There is a dark side of training.

A few years back there was an article in The Wall Street Journal about corporate training.

It said flat-out that training without follow-up coaching doesn’t work.  It’s a waste of time and money.

In 2011, the last time data was gathered, American companies had spent a hundred and fifty six billion dollars on executive education and had little to show for it.

I’ve been an executive coach since 1989, and I know from my own experience that soft skills like public speaking, presenting and sales skills challenge us intellectually, emotionally, and even physically.

Developing new, more effective behaviors is really a mind-body activity.  It takes time to implement and master new skills. But here’s the thing–when you’re working on soft skills, you can’t treat intelligent, sophisticated, highly educated people like animals.
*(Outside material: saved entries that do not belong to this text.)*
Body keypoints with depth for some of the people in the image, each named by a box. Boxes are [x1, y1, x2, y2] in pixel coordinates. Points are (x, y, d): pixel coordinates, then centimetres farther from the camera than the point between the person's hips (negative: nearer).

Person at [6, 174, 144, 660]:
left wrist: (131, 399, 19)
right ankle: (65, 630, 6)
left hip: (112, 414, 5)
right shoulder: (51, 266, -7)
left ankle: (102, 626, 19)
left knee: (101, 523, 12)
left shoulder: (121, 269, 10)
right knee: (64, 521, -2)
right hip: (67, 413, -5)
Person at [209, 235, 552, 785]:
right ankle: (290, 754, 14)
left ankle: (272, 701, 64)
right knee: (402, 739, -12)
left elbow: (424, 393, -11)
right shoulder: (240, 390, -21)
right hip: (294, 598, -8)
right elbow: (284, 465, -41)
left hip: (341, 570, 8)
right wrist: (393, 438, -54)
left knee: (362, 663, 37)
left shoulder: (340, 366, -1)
But the word training implies that we do just that!

We train horses, dogs, monkeys and rats, but we don’t need to train people!  We need to teach, instruct, educate, elevate, inspire, coach, motivate, engage and mentor.

Any one of those words is better than trainer!

What was hard for you to learn when you were a kid?  Riding a bike? It took me weeks! It was a bruising and terrifying experience balancing on two wheels.

How about the first time skiing?  That was just crazy! The frustration it takes to ski when you’re a young person–it took forever.

And what about giving a speech?  I’m up all night in the office. I spend all weekend practicing over and over and over again until I can say it in my sleep.

It takes time to master these skills!

I am a speech coach.  I am in the experience business.  I strive to give my clients an experience of themselves that will blow their minds, and then I want them to turn around and blow the minds of their listeners.

Daniel Kahneman, the Nobel Prize psychologist, says acquisition of skills requires a regular environment, an adequate opportunity to practice and rapid and unequivocal feedback about the correctness of thoughts and actions.

That’s the kind of coach I want to be–the kind that does follow-up coaching…the kind who gets the job done.